■ **Exercise description**: Give the lines below as a JSON list of strings, one string per line and no blank lines, with the pictures left out of the answer.

■ **Available data**:
== == ==

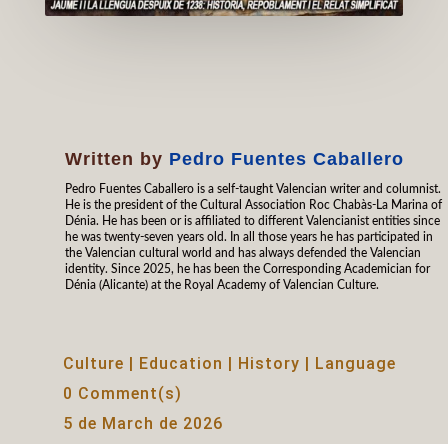
Written by
Pedro Fuentes Caballero
Pedro Fuentes Caballero is a self-taught Valencian writer and columnist.
He is the president of the Cultural Association Roc Chabàs-La Marina of
Dénia. He has been or is affiliated to different Valencianist entities since
he was twenty-seven years old. In all those years he has participated in
the Valencian cultural world and has always defended the Valencian
identity. Since 2025, he has been the Corresponding Academician for
Dénia (Alicante) at the Royal Academy of Valencian Culture.
Culture
|
Education
|
History
|
Language
0 Comment(s)
5 de March de 2026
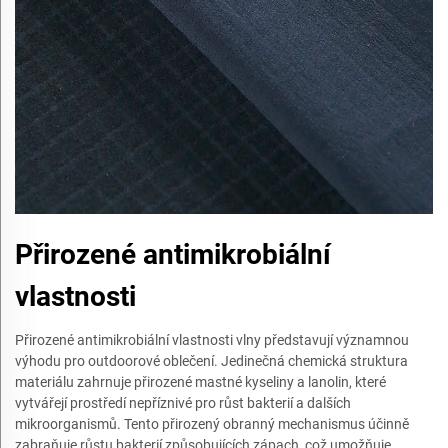
Přirozené antimikrobiální
vlastnosti
Přirozené antimikrobiální vlastnosti vlny představují významnou
výhodu pro outdoorové oblečení. Jedinečná chemická struktura
materiálu zahrnuje přirozené mastné kyseliny a lanolin, které
vytvářejí prostředí nepříznivé pro růst bakterií a dalších
mikroorganismů. Tento přirozený obranný mechanismus účinně
zabraňuje růstu bakterií způsobujících zápach, což umožňuje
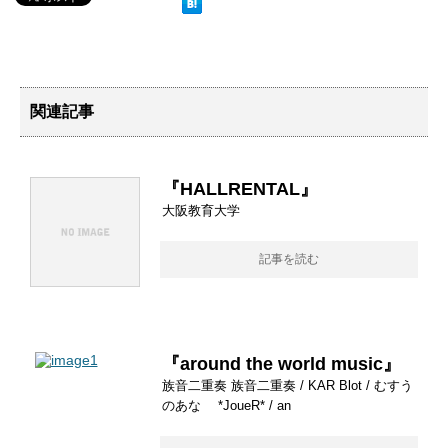
関連記事
『HALLRENTAL』
大阪教育大学
記事を読む
『around the world music』
族音二重奏 族音二重奏 / KAR Blot / むすう
のあな *JoueR* / an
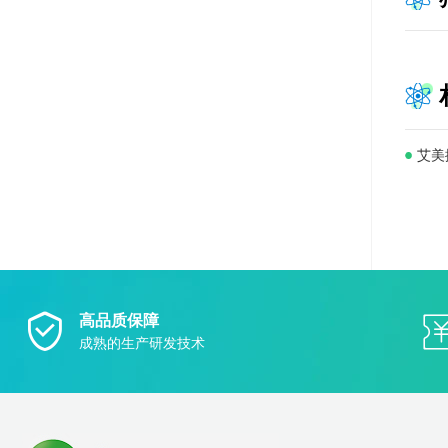
艾美
盒供
高品质保障
成熟的生产研发技术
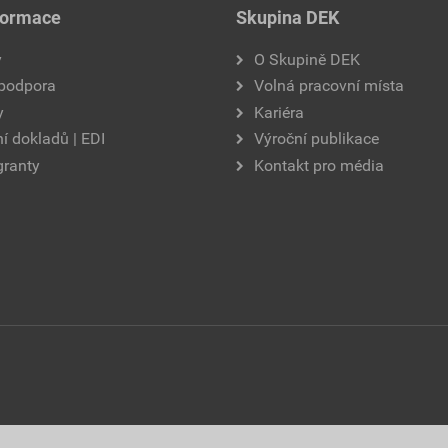
formace
Skupina DEK
y
O Skupině DEK
 podpora
Volná pracovní místa
y
Kariéra
í dokladů | EDI
Výroční publikace
granty
Kontakt pro média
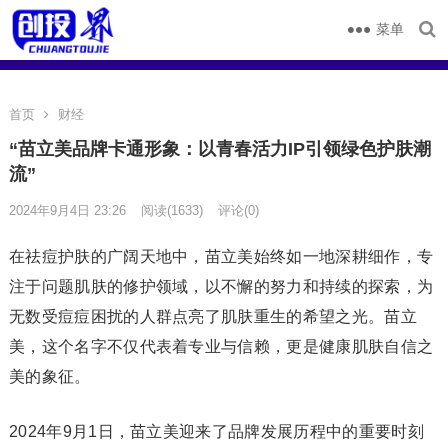
菜单
首页
财经
“苗立美品牌卡通形象：以青春活力IP引领绿色护肤潮
流”
2024年9月4日 23:26
阅读
(1633)
评论(0)
在祛痘护肤的广阔天地中，苗立美始终如一地深耕细作，专
注于问题肌肤的修护领域，以不懈的努力和持续的探索，为
无数受痘痘困扰的人群点亮了肌肤重生的希望之光。苗立
美，这个名字不仅代表着专业与信赖，更是健康肌肤自信之
美的象征。
2024年9月1日，苗立美迎来了品牌发展历程中的重要时刻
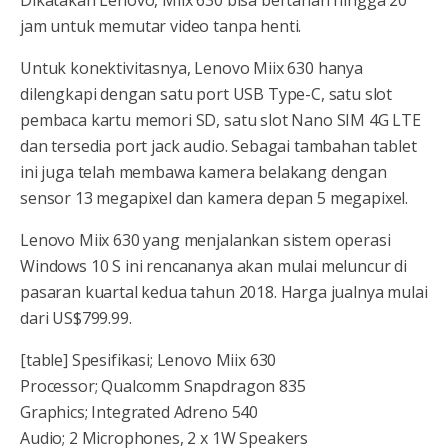
jam untuk memutar video tanpa henti.
Untuk konektivitasnya, Lenovo Miix 630 hanya
dilengkapi dengan satu port USB Type-C, satu slot
pembaca kartu memori SD, satu slot Nano SIM 4G LTE
dan tersedia port jack audio. Sebagai tambahan tablet
ini juga telah membawa kamera belakang dengan
sensor 13 megapixel dan kamera depan 5 megapixel.
Lenovo Miix 630 yang menjalankan sistem operasi
Windows 10 S ini rencananya akan mulai meluncur di
pasaran kuartal kedua tahun 2018. Harga jualnya mulai
dari US$799.99.
[table] Spesifikasi; Lenovo Miix 630
Processor; Qualcomm Snapdragon 835
Graphics; Integrated Adreno 540
Audio; 2 Microphones, 2 x 1W Speakers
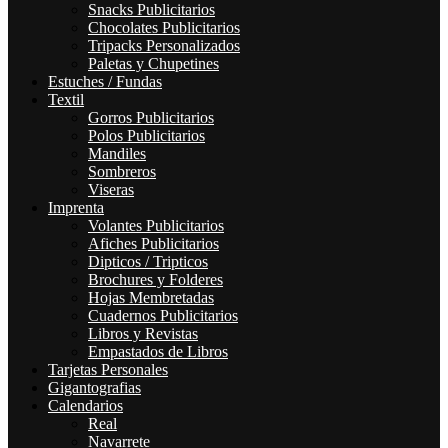
Snacks Publicitarios
Chocolates Publicitarios
Tripacks Personalizados
Paletas y Chupetines
Estuches / Fundas
Textil
Gorros Publicitarios
Polos Publicitarios
Mandiles
Sombreros
Viseras
Imprenta
Volantes Publicitarios
Afiches Publicitarios
Dipticos / Tripticos
Brochures y Folderes
Hojas Membretadas
Cuadernos Publicitarios
Libros y Revistas
Empastados de Libros
Tarjetas Personales
Gigantografias
Calendarios
Real
Navarrete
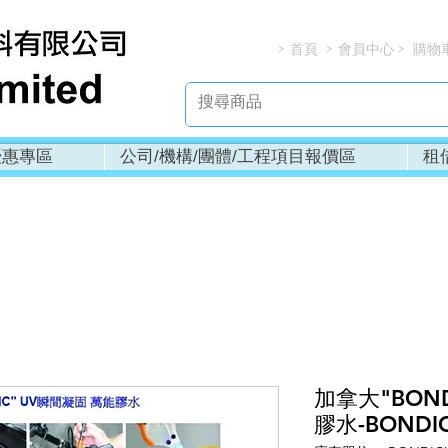
首頁
會員中心
購物
> > > 
優惠專區
公司/機構/團體/工程項目報價區
租
加拿大"BON
膠水-BONDI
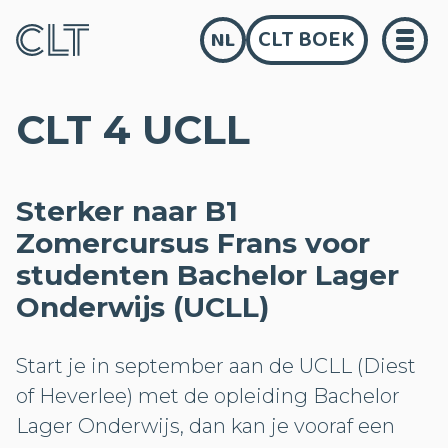
CLT BOEK
NL
CLT 4 UCLL
Sterker naar B1
Zomercursus Frans voor
studenten Bachelor Lager
Onderwijs (UCLL)
Start je in september aan de UCLL (Diest
of Heverlee) met de opleiding Bachelor
Lager Onderwijs, dan kan je vooraf een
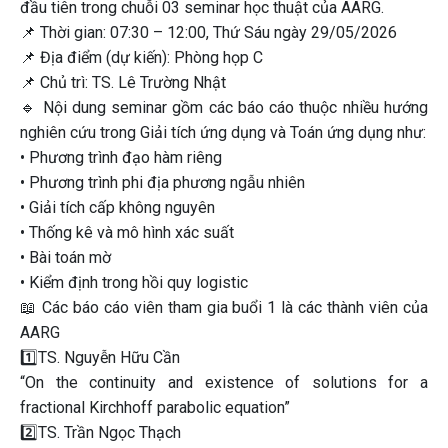
đầu tiên trong chuỗi 03 seminar học thuật của AARG.
📌 Thời gian: 07:30 – 12:00, Thứ Sáu ngày 29/05/2026
📌 Địa điểm (dự kiến): Phòng họp C
📌 Chủ trì: TS. Lê Trường Nhật
🔹 Nội dung seminar gồm các báo cáo thuộc nhiều hướng
nghiên cứu trong Giải tích ứng dụng và Toán ứng dụng như:
• Phương trình đạo hàm riêng
• Phương trình phi địa phương ngẫu nhiên
• Giải tích cấp không nguyên
• Thống kê và mô hình xác suất
• Bài toán mờ
• Kiểm định trong hồi quy logistic
📖 Các báo cáo viên tham gia buổi 1 là các thành viên của
AARG
1️⃣TS. Nguyễn Hữu Cần
“On the continuity and existence of solutions for a
fractional Kirchhoff parabolic equation”
2️⃣TS. Trần Ngọc Thạch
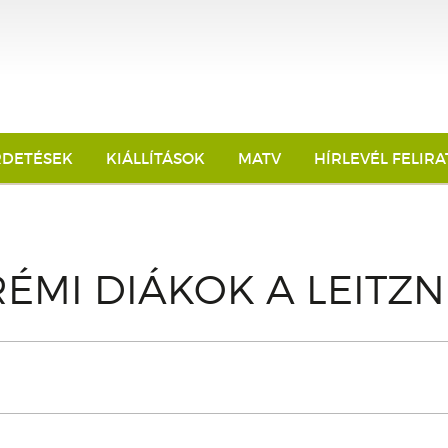
RDETÉSEK
KIÁLLÍTÁSOK
MATV
HÍRLEVÉL FELIR
ÉMI DIÁKOK A LEITZN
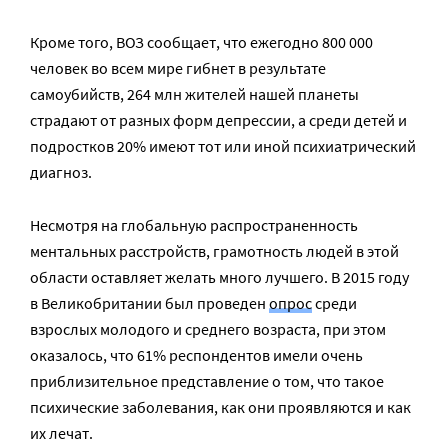
Кроме того, ВОЗ сообщает, что ежегодно 800 000
человек во всем мире гибнет в результате
самоубийств, 264 млн жителей нашей планеты
страдают от разных форм депрессии, а среди детей и
подростков 20% имеют тот или иной психиатрический
диагноз.
Несмотря на глобальную распространенность
ментальных расстройств, грамотность людей в этой
области оставляет желать много лучшего. В 2015 году
в Великобритании был проведен
опрос
среди
взрослых молодого и среднего возраста, при этом
оказалось, что 61% респондентов имели очень
приблизительное представление о том, что такое
психические заболевания, как они проявляются и как
их лечат.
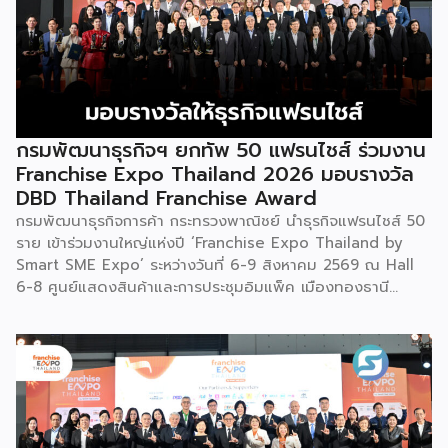
กรมพัฒนาธุรกิจฯ ยกทัพ 50 แฟรนไชส์ ร่วมงาน
Franchise Expo Thailand 2026 มอบรางวัล
DBD Thailand Franchise Award
กรมพัฒนาธุรกิจการค้า กระทรวงพาณิชย์ นำธุรกิจแฟรนไชส์ 50
ราย เข้าร่วมงานใหญ่แห่งปี ‘Franchise Expo Thailand by
Smart SME Expo’ ระหว่างวันที่ 6-9 สิงหาคม 2569 ณ Hall
6-8 ศูนย์แสดงสินค้าและการประชุมอิมแพ็ค เมืองทองธานี
พร้อมจัดพิธีมอบรางวัล DBD Thailand Franchise Award
2026 ให้แก่ผู้ประกอบธุรกิจแฟรนไชส์ที่อยู่ในการส่งเสริมสนับสนุน
ของกรมฯ นายพูนพงษ์ นัยนาภากรณ์ อธิบดีกรมพัฒนาธุรกิจ
การค้า กระทรวงพาณิชย์ เปิดเผยภายหลังเป็นประธานเปิดงาน
“งานแฟรนไชส์ เอ็กซ์โป ไทยแลนด์ บาย สมาร์ท เอสเอ็มอี เอ็กซ์
โป (Franchise Expo Thailand by Smart SME Expo)” ซึ่ง
เป็นงานแสดงธุรกิจแฟรนไชส์ชั้นนำที่จัดขึ้นโดย บริษัท พีเอ็มจี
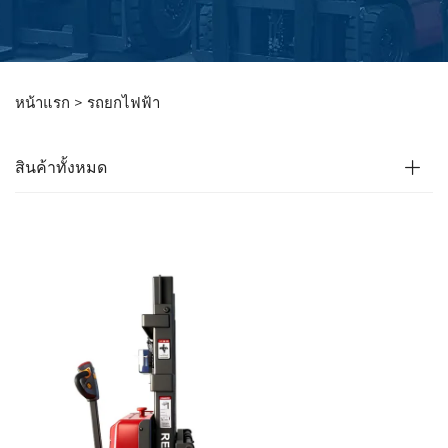
หน้าแรก >
รถยกไฟฟ้า
สินค้าทั้งหมด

== == ==

■ **Output**:
[
  "Written by",
  "Pedro Fuentes Caballero",
  "Pedro Fuentes Caballero is a self-taught Valencian writer and columnist.",
  "He is the president of the Cultural Association Roc Chabàs-La Marina of",
  "Dénia. He has been or is affiliated to different Valencianist entities since",
  "he was twenty-seven years old. In all those years he has participated in",
  "the Valencian cultural world and has always defended the Valencian",
  "identity. Since 2025, he has been the Corresponding Academician for",
  "Dénia (Alicante) at the Royal Academy of Valencian Culture.",
  "Culture",
  "|",
  "Education",
  "|",
  "History",
  "|",
  "Language",
  "0 Comment(s)",
  "5 de March de 2026",
  "Přirozené antimikrobiální",
  "vlastnosti",
  "Přirozené antimikrobiální vlastnosti vlny představují významnou",
  "výhodu pro outdoorové oblečení. Jedinečná chemická struktura",
  "materiálu zahrnuje přirozené mastné kyseliny a lanolin, které",
  "vytvářejí prostředí nepříznivé pro růst bakterií a dalších",
  "mikroorganismů. Tento přirozený obranný mechanismus účinně",
  "zabraňuje růstu bakterií způsobujících zápach, což umožňuje",
  "関連記事",
  "『HALLRENTAL』",
  "大阪教育大学",
  "記事を読む",
  "『around the world music』",
  "族音二重奏 族音二重奏 / KAR Blot / むすう",
  "のあな *JoueR* / an",
  "艾美",
  "盒供",
  "高品质保障",
  "成熟的生产研发技术",
  "formace",
  "Skupina DEK",
  "y",
  "O Skupině DEK",
  " podpora",
  "Volná pracovní místa",
  "y",
  "Kariéra",
  "í dokladů | EDI",
  "Výroční publikace",
  "granty",
  "Kontakt pro média",
  "菜单",
  "首页",
  "财经",
  "“苗立美品牌卡通形象：以青春活力IP引领绿色护肤潮",
  "流”",
  "2024年9月4日 23:26",
  "阅读",
  "(1633)",
  "评论(0)",
  "在祛痘护肤的广阔天地中，苗立美始终如一地深耕细作，专",
  "注于问题肌肤的修护领域，以不懈的努力和持续的探索，为",
  "无数受痘痘困扰的人群点亮了肌肤重生的希望之光。苗立",
  "美，这个名字不仅代表着专业与信赖，更是健康肌肤自信之",
  "美的象征。",
  "2024年9月1日，苗立美迎来了品牌发展历程中的重要时刻",
  "jam untuk memutar video tanpa henti.",
  "Untuk konektivitasnya, Lenovo Miix 630 hanya",
  "dilengkapi dengan satu port USB Type-C, satu slot",
  "pembaca kartu memori SD, satu slot Nano SIM 4G LTE",
  "dan tersedia port jack audio. Sebagai tambahan tablet",
  "ini juga telah membawa kamera belakang dengan",
  "sensor 13 megapixel dan kamera depan 5 megapixel.",
  "Lenovo Miix 630 yang menjalankan sistem operasi",
  "Windows 10 S ini rencananya akan mulai meluncur di",
  "pasaran kuartal kedua tahun 2018. Harga jualnya mulai",
  "dari US$799.99.",
  "[table] Spesifikasi; Lenovo Miix 630",
  "Processor; Qualcomm Snapdragon 835",
  "Graphics; Integrated Adreno 540",
  "Audio; 2 Microphones, 2 x 1W Speakers",
  "Snacks Publicitarios",
  "Chocolates Publicitarios",
  "Tripacks Personalizados",
  "Paletas y Chupetines",
  "Estuches / Fundas",
  "Textil",
  "Gorros Publicitarios",
  "Polos Publicitarios",
  "Mandiles",
  "Sombreros",
  "Viseras",
  "Imprenta",
  "Volantes Publicitarios",
  "Afiches Publicitarios",
  "Dipticos / Tripticos",
  "Brochures y Folderes",
  "Hojas Membretadas",
  "Cuadernos Publicitarios",
  "Libros y Revistas",
  "Empastados de Libros",
  "Tarjetas Personales",
  "Gigantografias",
  "Calendarios",
  "Real",
  "Navarrete",
  "首頁",
  "會員中心",
  "購物",
  "> > > ",
  "優惠專區",
  "公司/機構/團體/工程項目報價區",
  "租",
  "加拿大\"BON",
  "膠水-BONDI",
  "CLT BOEK",
  "NL",
  "CLT 4 UCLL",
  "Sterker naar B1",
  "Zomercursus Frans voor",
  "studenten Bachelor Lager",
  "Onderwijs (UCLL)",
  "Start je in september aan de UCLL (Diest",
  "of Heverlee) met de opleiding Bachelor",
  "Lager Onderwijs, dan kan je vooraf een",
  "đầu tiên trong chuỗi 03 seminar học thuật của AARG.",
  "📌 Thời gian: 07:30 – 12:00, Thứ Sáu ngày 29/05/2026",
  "📌 Địa điểm (dự kiến): Phòng họp C",
  "📌 Chủ trì: TS. Lê Trường Nhật",
  "🔹 Nội dung seminar gồm các báo cáo thuộc nhiều hướng",
  "nghiên cứu trong Giải tích ứng dụng và Toán ứng dụng như:",
  "• Phương trình đạo hàm riêng",
  "• Phương trình phi địa phương ngẫu nhiên",
  "• Giải tích cấp không nguyên",
  "• Thống kê và mô hình xác suất",
  "• Bài toán mờ",
  "• Kiểm định trong hồi quy logistic",
  "📖 Các báo cáo viên tham gia buổi 1 là các thành viên của",
  "AARG",
  "1️⃣TS. Nguyễn Hữu Cần",
  "“On the continuity and existence of solutions for a",
  "fractional Kirchhoff parabolic equation”",
  "2️⃣TS. Trần Ngọc Thạch",
  "RDETÉSEK",
  "KIÁLLÍTÁSOK",
  "MATV",
  "HÍRLEVÉL FELIR",
  "ÉMI DIÁKOK A LEITZN",
  "Кроме того, ВОЗ сообщает, что ежегодно 800 000",
  "человек во всем мире гибнет в результате",
  "самоубийств, 264 млн жителей нашей планеты",
  "страдают от разных форм депрессии, а среди детей и",
  "подростков 20% имеют тот или иной психиатрический",
  "диагноз.",
  "Несмотря на глобальную распространенность",
  "ментальных расстройств, грамотность людей в этой",
  "области оставляет желать много лучшего. В 2015 году",
  "в Великобритании был проведен",
  "опрос",
  "среди",
  "взрослых молодого и среднего возраста, при этом",
  "оказалось, что 61% респондентов имели очень",
  "приблизительное представление о том, что такое",
  "психические заболевания, как они проявляются и как",
  "их лечат.",
  "กรมพัฒนาธุรกิจฯ ยกทัพ 50 แฟรนไชส์ ร่วมงาน",
  "Franchise Expo Thailand 2026 มอบรางวัล",
  "DBD Thailand Franchise Award",
  "กรมพัฒนาธุรกิจการค้า กระทรวงพาณิชย์ นำธุรกิจแฟรนไชส์ 50",
  "ราย เข้าร่วมงานใหญ่แห่งปี ‘Franchise Expo Thailand by",
  "Smart SME Expo’ ระหว่างวันที่ 6-9 สิงหาคม 2569 ณ Hall",
  "6-8 ศูนย์แสดงสินค้าและการประชุมอิมแพ็ค เมืองทองธานี",
  "พร้อมจัดพิธีมอบรางวัล DBD Thailand Franchise Award",
  "2026 ให้แก่ผู้ประกอบธุรกิจแฟรนไชส์ที่อยู่ในการส่งเสริมสนับสนุน",
  "ของกรมฯ นายพูนพงษ์ นัยนาภากรณ์ อธิบดีกรมพัฒนาธุรกิจ",
  "การค้า กระทรวงพาณิชย์ เปิดเผยภายหลังเป็นประธานเปิดงาน",
  "“งานแฟรนไชส์ เอ็กซ์โป ไทยแลนด์ บาย สมาร์ท เอสเอ็มอี เอ็กซ์",
  "โป (Franchise Expo Thailand by Smart SME Expo)” ซึ่ง",
  "เป็นงานแสดงธุรกิจแฟรนไชส์ชั้นนำที่จัดขึ้นโดย บริษัท พีเอ็มจี",
  "หน้าแรก >",
  "รถยกไฟฟ้า",
  "สินค้าทั้งหมด"
]